FairTrade Facts

Facts on Tea

· There are 49 Fairtrade-certified tea producer organisations in 7 countries throughout the world"

· Extra producer benefits through Fairtrade labelled tea sales was US$688,000 in 2001"

· Clipper, Equal Exchange, and Teadirect teas are the Fairtrade teas available to Irish consumers"


Since the end of the 1970's tea prices have hardly changed which means an effective price decline of 41% between 1970 and 1998. Tea production survives low international tea prices by paying low wages. Labour laws and minimum wages, where they exist, are often not implemented. Enforcement is frequently lax, and sanctions for breaking them so trivial as to hardly affect plantation owners. The implementation of laws is left to employers, for whom the improvement of working conditions is not normally a high priority. Many tea pickers live and work in miserable conditions.
" Our biggest problem is that we have too much to do.

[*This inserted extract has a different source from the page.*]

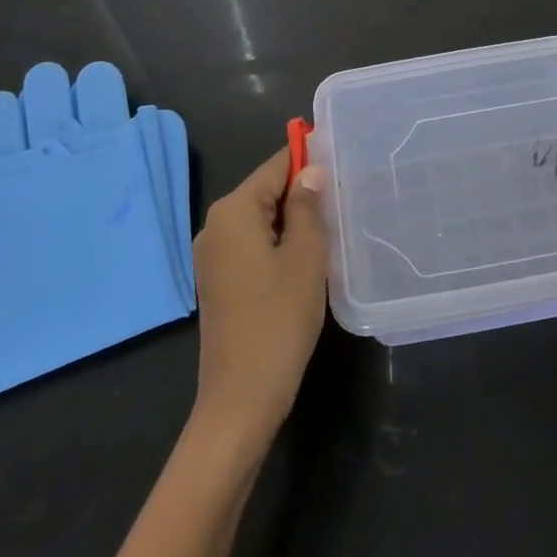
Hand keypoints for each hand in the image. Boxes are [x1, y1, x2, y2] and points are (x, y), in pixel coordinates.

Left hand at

In the morning we prepare meals and get the children to school. We have no time even to eat. I have to work very fast,.. We have to carry 10-15 kilos of tea to the weighing place, which can be three quarters of a kilometre away. After work it is the same - we have to do all the cooking and collecting firewood and getting water. We eat rice and one vegetable... Towards the end of every month we find it difficult." Sivapackiam has been picking tea on the same tea estate for 23 years. Her mother and grandmother did the same job before her, and it's a hard life. She takes home the equivalent of 80 pence a day.

 

Facts on Bananas

Fairtrade labelled bananas are available in 12 countries
In Switzerland 20% of all bananas sold carry a FAIRTRADE Mark
Six countries, India, Brazil, Ecuador, Philippines, China and Indonesia, account for 55% of total world production of bananas. The United States, Europe and Japan are the main importing countries.
Bananas are the fifth most important agricultural commodity in world trade.
Banana exports have steadily increased since 1950. To meet the increase in exports, particularly since the 1980's, an increased amount of fertilisers and pesticides have been used. Of the 11 million litres of fungicide, water and oil emulsion applied by aeroplanes each year on banana plantations, 90% is lost to wind drift, ends up in the soil or is washed off by rain. For every tonne of bananas shipped, two tonnes of waste is left behind, not least of which are the mountains of plastic bags sprayed with herbicides.
Current banana production methods & standards cause an enormous human and environmental cost. The work is very often dangerous and workers rights have been slowly eroded with increased competition, led by the four largest fruit companies. Workers therefore are paid lower salaries, paid to work longer hours, increased persecution for trade unionism, redundancies without benefits, squalid housing and generally low quality of life.

Facts on Coffee

" Coffee is second only to crude oil as the world's most highly traded commodity"

"Seventy per cent of the world's coffee is grown on farms of less than 10 hectares. The vast majority is grown on family plots of between one and five hectares"

"There are 171 Fairtrade-certified producer organisations in 23 countries throughout the world"

The economies of some of the poorest countries in the world are highly dependent on trade in coffee. The price paid to African, Latin American and Asian farmers for their coffee - both robusta and arabica beans - is appallingly low. In 1997 prices began a steep decline, hitting a 30-year low at the end of 2001. Taking inflation into account, this means that the money farmers make from coffee can only buy one-quarter of what it could 40 years ago and is the lowest real price that farmers have been paid in 100 years. The current world market price does not cover farmers' costs of production, it comes as a shock to realise that there is "poverty in your coffee cup".
" You can be helping someone all your life but nothing changes. Tell more people that we are producers who are capable of change. It is a worldwide movement which aims to reduce the injustice of the imbalance between rich and poor… The coffee is produced by capable people and we would like consumers to recognise the value of what we are doing."